Material supplied:
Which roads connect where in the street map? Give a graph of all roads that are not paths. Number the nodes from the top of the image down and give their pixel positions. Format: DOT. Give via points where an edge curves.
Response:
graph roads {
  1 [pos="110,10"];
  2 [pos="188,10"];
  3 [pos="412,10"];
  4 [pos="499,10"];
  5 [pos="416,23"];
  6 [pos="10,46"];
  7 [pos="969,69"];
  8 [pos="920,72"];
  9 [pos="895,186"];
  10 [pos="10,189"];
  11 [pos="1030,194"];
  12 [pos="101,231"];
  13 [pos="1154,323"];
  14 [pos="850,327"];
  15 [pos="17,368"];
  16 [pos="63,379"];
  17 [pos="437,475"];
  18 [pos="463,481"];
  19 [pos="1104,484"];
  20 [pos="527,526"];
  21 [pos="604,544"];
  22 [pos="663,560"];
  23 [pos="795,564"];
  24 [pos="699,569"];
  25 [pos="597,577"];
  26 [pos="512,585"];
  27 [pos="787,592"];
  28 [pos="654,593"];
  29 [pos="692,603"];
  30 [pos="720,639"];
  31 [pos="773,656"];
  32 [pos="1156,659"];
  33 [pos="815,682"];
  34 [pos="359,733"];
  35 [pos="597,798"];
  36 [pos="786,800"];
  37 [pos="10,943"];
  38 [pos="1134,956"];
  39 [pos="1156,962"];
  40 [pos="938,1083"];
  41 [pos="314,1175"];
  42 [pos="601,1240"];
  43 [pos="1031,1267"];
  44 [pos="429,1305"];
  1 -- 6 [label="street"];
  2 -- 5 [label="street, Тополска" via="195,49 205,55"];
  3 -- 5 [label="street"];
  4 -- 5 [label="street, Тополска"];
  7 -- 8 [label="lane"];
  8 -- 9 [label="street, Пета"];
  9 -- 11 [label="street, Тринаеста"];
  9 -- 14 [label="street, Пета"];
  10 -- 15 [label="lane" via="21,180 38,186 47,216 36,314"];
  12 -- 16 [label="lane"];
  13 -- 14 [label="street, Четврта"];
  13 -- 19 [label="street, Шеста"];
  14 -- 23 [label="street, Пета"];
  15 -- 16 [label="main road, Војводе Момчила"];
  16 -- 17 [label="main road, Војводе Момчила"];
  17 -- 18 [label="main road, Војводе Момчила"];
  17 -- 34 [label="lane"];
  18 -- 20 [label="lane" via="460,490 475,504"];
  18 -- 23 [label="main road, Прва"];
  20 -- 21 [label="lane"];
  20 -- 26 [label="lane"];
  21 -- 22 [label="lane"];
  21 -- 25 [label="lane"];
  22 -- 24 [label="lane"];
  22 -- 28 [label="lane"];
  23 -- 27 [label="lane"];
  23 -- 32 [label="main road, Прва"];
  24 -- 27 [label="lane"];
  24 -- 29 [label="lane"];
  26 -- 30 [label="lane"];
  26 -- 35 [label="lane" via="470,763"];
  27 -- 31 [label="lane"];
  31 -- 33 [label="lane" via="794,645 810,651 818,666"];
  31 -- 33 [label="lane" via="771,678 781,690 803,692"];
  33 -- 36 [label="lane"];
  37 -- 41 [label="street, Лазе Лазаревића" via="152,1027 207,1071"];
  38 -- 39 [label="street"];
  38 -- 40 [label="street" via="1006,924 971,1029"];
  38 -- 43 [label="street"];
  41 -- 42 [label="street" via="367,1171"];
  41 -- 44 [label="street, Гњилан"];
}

Assignment: Find how many lines above include "graph", then write only that count.

Answer section: 2